Passano gli anni, da Parma, a Firenze, ma Roma resta un richiamo, una ferita aperta. E nell'estate del 2000, accade l'imprevedibile. Torna. Sa di non essere più il re, il titolare inamovibile. Il trono adesso appartiene a un altro argentino, Gabriel Batistuta. Accanto a lui, l’elettricità di Montella e la classe sconfinata di Totti. Balbo, adesso, è un rincalzo. Anche a Parma aveva giocato da subentrante, rappresentando la prima alternativa ad un altro argentino con il vizio del gol, Hernan Crespo. A Parma, aveva vinto i primi trofei della sua carriera europea: la Coppa Italia e la storica Coppa Uefa del 1998-99.

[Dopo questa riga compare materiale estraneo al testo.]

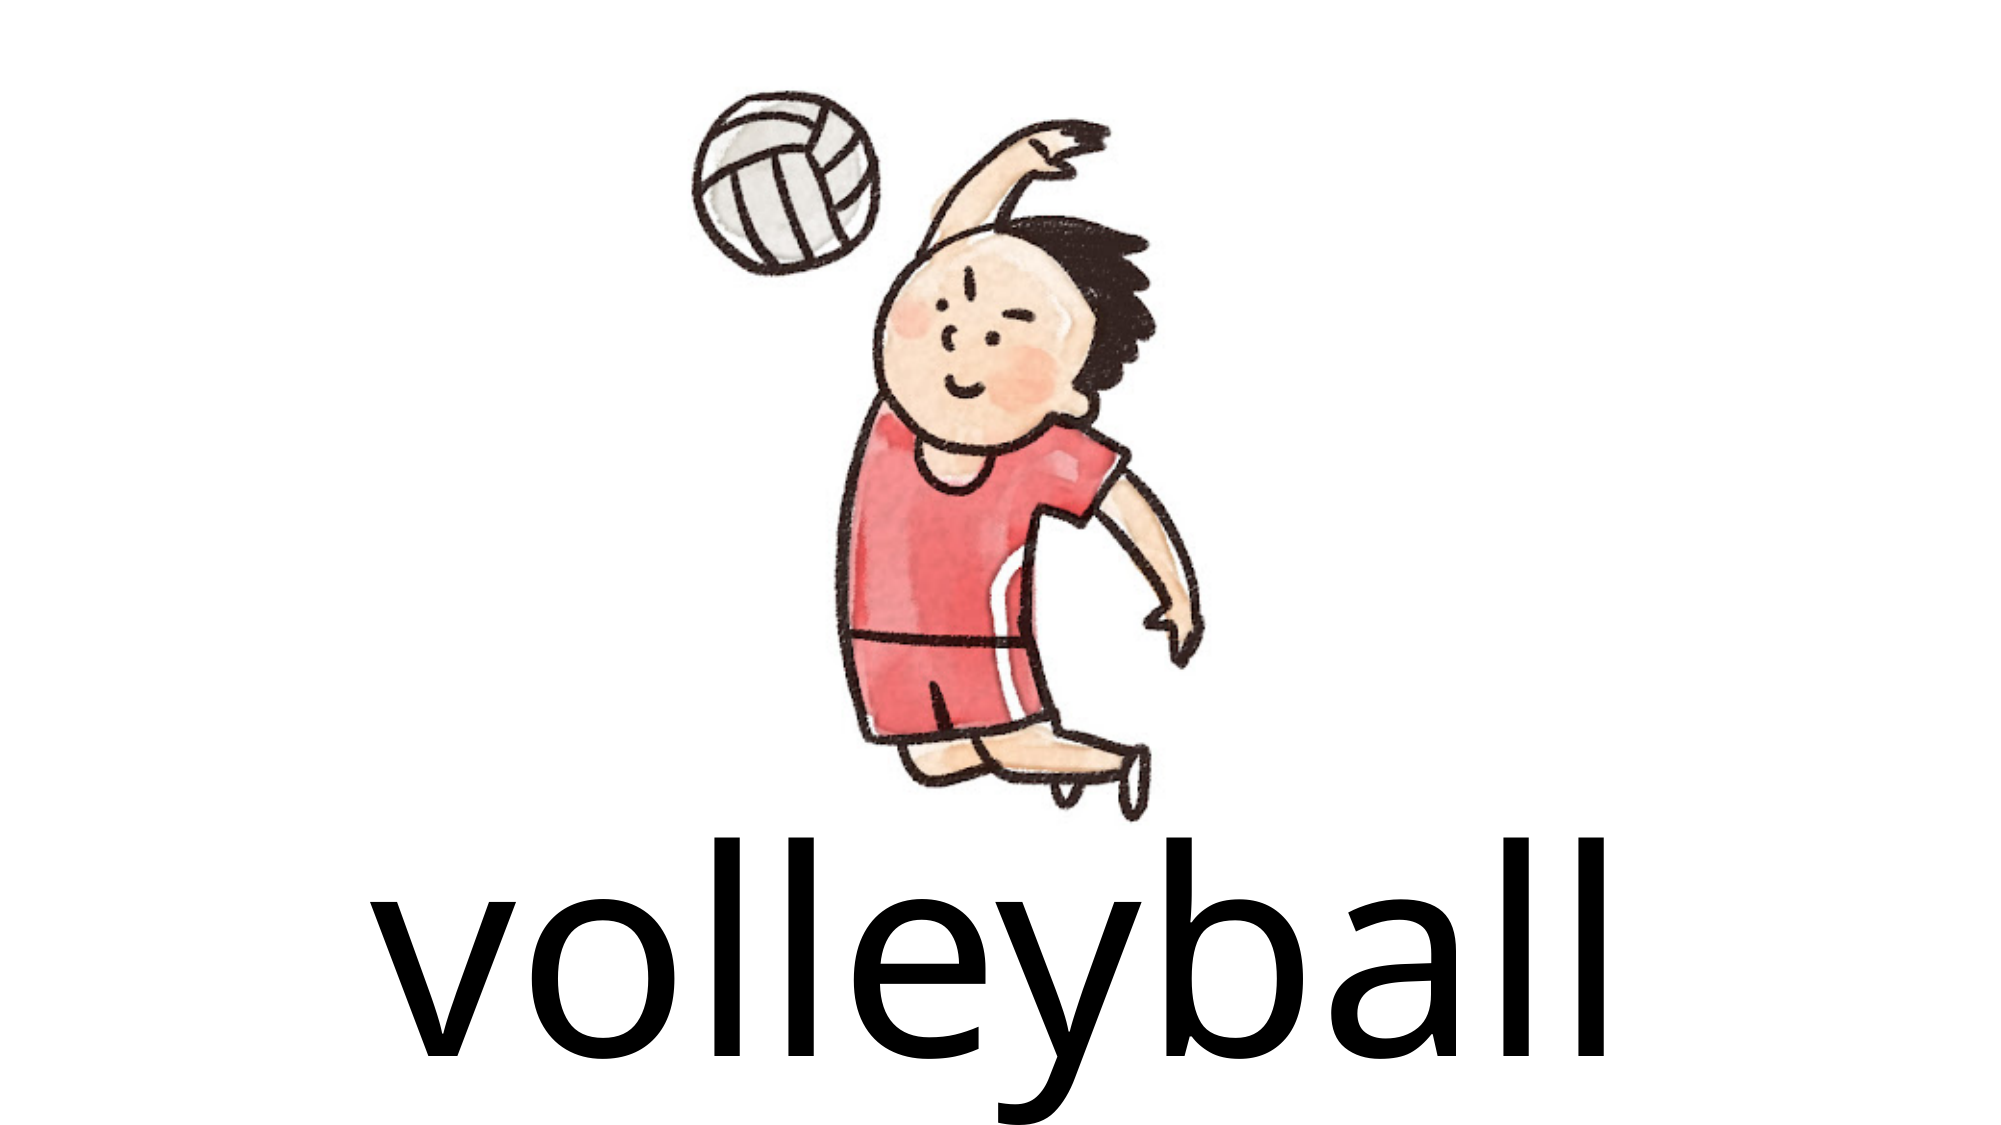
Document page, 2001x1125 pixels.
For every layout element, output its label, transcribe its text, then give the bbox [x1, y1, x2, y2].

text_box volleyball [355, 761, 1645, 1122]
picture [673, 72, 1265, 841]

Quando ritorna a Roma, sulla panchina c’è Fabio Capello, un altro uomo che bada al sodo. Non gli chiede gol a grappoli, ma serietà, esperienza, peso specifico dentro uno spogliatoio che deve sopportare la pressione di un’intera carriera. Abel accetta il ruolo con una maturità che sorprende. Non è più il finalizzatore designato, ma il custode del fuoco. La sua presenza è un esempio. Si allena in silenzio, si fa trovare pronto. Gioca scampoli di partita, ma il suo contributo è un collante invisibile che tiene insieme il gruppo. La gente dello stadio lo ama di un amore nuovo, diverso. Non più l'ammirazione per il bomber implacabile, ma la gratitudine per l'uomo che è tornato per restituire qualcosa. 

Lo Scudetto arriva, ed è anche suo, nonostante il campo non lo vedrà quasi mai. È il lieto fine che la sua storia romana merita. L’uomo con la faccia malinconica, sceso a Fiumicino quasi un decennio prima, ora alza le braccia al cielo del Circo Massimo. Ha trovato il suo porto, ha chiuso il cerchio. 

Con la Roma giocherà le ultime partite della sua carriera prima di chiuderla, definitivamente, in Argentina, con la maglia dell’altra big albiceleste, il Boca.  È la Roma, però, a restare indelebile nel suo cuore. In giallorosso si è espresso al meglio, in giallorosso si è sentito davvero vivo, in giallorosso si è emozionato quando la Sud, sulle note di No Limit dei 2Unlimited, intonava “ Abel Balbo, Abel Balbo, Abel Balbo, Balbo, Balbo”.